Stored data entries
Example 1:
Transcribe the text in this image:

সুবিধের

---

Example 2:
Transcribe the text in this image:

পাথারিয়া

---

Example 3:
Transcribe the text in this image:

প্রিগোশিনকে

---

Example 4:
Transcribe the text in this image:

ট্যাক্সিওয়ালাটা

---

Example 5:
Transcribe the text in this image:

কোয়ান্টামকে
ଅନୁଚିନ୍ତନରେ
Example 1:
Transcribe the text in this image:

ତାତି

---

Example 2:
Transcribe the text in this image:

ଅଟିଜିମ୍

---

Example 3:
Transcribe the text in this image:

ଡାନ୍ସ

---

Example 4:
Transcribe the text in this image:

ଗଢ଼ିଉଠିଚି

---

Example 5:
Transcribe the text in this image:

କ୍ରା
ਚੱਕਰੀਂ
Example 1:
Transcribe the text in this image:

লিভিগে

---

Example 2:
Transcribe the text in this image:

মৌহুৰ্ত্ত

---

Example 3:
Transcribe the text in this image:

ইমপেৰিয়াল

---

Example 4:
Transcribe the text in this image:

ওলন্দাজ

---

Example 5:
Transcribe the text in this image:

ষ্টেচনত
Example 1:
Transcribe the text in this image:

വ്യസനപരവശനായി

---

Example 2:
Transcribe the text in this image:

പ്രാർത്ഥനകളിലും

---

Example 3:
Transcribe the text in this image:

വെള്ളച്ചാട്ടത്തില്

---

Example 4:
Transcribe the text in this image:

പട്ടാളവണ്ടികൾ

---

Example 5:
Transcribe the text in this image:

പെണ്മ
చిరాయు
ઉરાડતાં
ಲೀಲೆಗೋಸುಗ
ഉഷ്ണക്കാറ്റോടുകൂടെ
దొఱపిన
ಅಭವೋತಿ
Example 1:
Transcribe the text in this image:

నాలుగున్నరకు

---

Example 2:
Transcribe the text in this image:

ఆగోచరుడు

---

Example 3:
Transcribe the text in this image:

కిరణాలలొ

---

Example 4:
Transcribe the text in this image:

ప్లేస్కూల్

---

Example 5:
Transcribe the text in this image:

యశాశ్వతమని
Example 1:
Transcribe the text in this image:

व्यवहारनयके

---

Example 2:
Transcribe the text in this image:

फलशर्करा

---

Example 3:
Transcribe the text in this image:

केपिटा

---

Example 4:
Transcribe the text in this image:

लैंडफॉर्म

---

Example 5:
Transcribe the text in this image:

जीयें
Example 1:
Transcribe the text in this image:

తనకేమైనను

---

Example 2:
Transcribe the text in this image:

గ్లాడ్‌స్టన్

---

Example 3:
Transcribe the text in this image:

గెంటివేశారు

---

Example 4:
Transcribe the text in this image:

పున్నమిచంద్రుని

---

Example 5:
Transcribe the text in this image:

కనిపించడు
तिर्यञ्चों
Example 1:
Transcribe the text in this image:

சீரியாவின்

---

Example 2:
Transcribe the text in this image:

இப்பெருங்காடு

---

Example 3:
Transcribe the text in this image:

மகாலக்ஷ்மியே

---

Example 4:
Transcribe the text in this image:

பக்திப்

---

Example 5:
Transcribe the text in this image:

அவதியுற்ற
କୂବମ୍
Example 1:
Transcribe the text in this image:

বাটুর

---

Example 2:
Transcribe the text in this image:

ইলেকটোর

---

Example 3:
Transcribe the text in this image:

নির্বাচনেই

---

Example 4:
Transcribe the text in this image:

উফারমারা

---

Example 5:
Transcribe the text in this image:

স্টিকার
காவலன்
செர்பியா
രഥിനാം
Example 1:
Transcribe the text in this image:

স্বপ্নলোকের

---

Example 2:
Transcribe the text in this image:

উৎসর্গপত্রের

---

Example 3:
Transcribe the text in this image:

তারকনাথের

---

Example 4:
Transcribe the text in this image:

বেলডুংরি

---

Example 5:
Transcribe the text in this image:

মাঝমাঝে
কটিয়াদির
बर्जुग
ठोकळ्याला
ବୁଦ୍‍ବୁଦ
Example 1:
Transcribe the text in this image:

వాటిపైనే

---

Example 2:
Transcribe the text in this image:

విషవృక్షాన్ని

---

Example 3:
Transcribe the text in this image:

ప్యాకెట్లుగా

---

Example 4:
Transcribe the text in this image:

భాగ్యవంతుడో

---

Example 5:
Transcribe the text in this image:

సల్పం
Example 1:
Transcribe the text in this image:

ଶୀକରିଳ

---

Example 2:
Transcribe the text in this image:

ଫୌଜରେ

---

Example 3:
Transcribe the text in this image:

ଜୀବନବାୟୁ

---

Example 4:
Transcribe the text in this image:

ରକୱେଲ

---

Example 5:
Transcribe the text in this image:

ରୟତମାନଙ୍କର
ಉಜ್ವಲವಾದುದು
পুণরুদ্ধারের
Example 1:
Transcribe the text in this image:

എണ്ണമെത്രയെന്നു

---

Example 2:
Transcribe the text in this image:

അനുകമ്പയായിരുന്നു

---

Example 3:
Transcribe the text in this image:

:: ASSIGNMENT ::
Each entry is to be output exactly as it was written.

:: EXERCISE OUTPUT ::
Example 1:
Transcribe the text in this image:

সুবিধের

---

Example 2:
Transcribe the text in this image:

পাথারিয়া

---

Example 3:
Transcribe the text in this image:

প্রিগোশিনকে

---

Example 4:
Transcribe the text in this image:

ট্যাক্সিওয়ালাটা

---

Example 5:
Transcribe the text in this image:

কোয়ান্টামকে
ଅନୁଚିନ୍ତନରେ
Example 1:
Transcribe the text in this image:

ତାତି

---

Example 2:
Transcribe the text in this image:

ଅଟିଜିମ୍

---

Example 3:
Transcribe the text in this image:

ଡାନ୍ସ

---

Example 4:
Transcribe the text in this image:

ଗଢ଼ିଉଠିଚି

---

Example 5:
Transcribe the text in this image:

କ୍ରା
ਚੱਕਰੀਂ
Example 1:
Transcribe the text in this image:

লিভিগে

---

Example 2:
Transcribe the text in this image:

মৌহুৰ্ত্ত

---

Example 3:
Transcribe the text in this image:

ইমপেৰিয়াল

---

Example 4:
Transcribe the text in this image:

ওলন্দাজ

---

Example 5:
Transcribe the text in this image:

ষ্টেচনত
Example 1:
Transcribe the text in this image:

വ്യസനപരവശനായി

---

Example 2:
Transcribe the text in this image:

പ്രാർത്ഥനകളിലും

---

Example 3:
Transcribe the text in this image:

വെള്ളച്ചാട്ടത്തില്

---

Example 4:
Transcribe the text in this image:

പട്ടാളവണ്ടികൾ

---

Example 5:
Transcribe the text in this image:

പെണ്മ
చిరాయు
ઉરાડતાં
ಲೀಲೆಗೋಸುಗ
ഉഷ്ണക്കാറ്റോടുകൂടെ
దొఱపిన
ಅಭವೋತಿ
Example 1:
Transcribe the text in this image:

నాలుగున్నరకు

---

Example 2:
Transcribe the text in this image:

ఆగోచరుడు

---

Example 3:
Transcribe the text in this image:

కిరణాలలొ

---

Example 4:
Transcribe the text in this image:

ప్లేస్కూల్

---

Example 5:
Transcribe the text in this image:

యశాశ్వతమని
Example 1:
Transcribe the text in this image:

व्यवहारनयके

---

Example 2:
Transcribe the text in this image:

फलशर्करा

---

Example 3:
Transcribe the text in this image:

केपिटा

---

Example 4:
Transcribe the text in this image:

लैंडफॉर्म

---

Example 5:
Transcribe the text in this image:

जीयें
Example 1:
Transcribe the text in this image:

తనకేమైనను

---

Example 2:
Transcribe the text in this image:

గ్లాడ్‌స్టన్

---

Example 3:
Transcribe the text in this image:

గెంటివేశారు

---

Example 4:
Transcribe the text in this image:

పున్నమిచంద్రుని

---

Example 5:
Transcribe the text in this image:

కనిపించడు
तिर्यञ्चों
Example 1:
Transcribe the text in this image:

சீரியாவின்

---

Example 2:
Transcribe the text in this image:

இப்பெருங்காடு

---

Example 3:
Transcribe the text in this image:

மகாலக்ஷ்மியே

---

Example 4:
Transcribe the text in this image:

பக்திப்

---

Example 5:
Transcribe the text in this image:

அவதியுற்ற
କୂବମ୍
Example 1:
Transcribe the text in this image:

বাটুর

---

Example 2:
Transcribe the text in this image:

ইলেকটোর

---

Example 3:
Transcribe the text in this image:

নির্বাচনেই

---

Example 4:
Transcribe the text in this image:

উফারমারা

---

Example 5:
Transcribe the text in this image:

স্টিকার
காவலன்
செர்பியா
രഥിനാം
Example 1:
Transcribe the text in this image:

স্বপ্নলোকের

---

Example 2:
Transcribe the text in this image:

উৎসর্গপত্রের

---

Example 3:
Transcribe the text in this image:

তারকনাথের

---

Example 4:
Transcribe the text in this image:

বেলডুংরি

---

Example 5:
Transcribe the text in this image:

মাঝমাঝে
কটিয়াদির
बर्जुग
ठोकळ्याला
ବୁଦ୍‍ବୁଦ
Example 1:
Transcribe the text in this image:

వాటిపైనే

---

Example 2:
Transcribe the text in this image:

విషవృక్షాన్ని

---

Example 3:
Transcribe the text in this image:

ప్యాకెట్లుగా

---

Example 4:
Transcribe the text in this image:

భాగ్యవంతుడో

---

Example 5:
Transcribe the text in this image:

సల్పం
Example 1:
Transcribe the text in this image:

ଶୀକରିଳ

---

Example 2:
Transcribe the text in this image:

ଫୌଜରେ

---

Example 3:
Transcribe the text in this image:

ଜୀବନବାୟୁ

---

Example 4:
Transcribe the text in this image:

ରକୱେଲ

---

Example 5:
Transcribe the text in this image:

ରୟତମାନଙ୍କର
ಉಜ್ವಲವಾದುದು
পুণরুদ্ধারের
Example 1:
Transcribe the text in this image:

എണ്ണമെത്രയെന്നു

---

Example 2:
Transcribe the text in this image:

അനുകമ്പയായിരുന്നു

---

Example 3:
Transcribe the text in this image:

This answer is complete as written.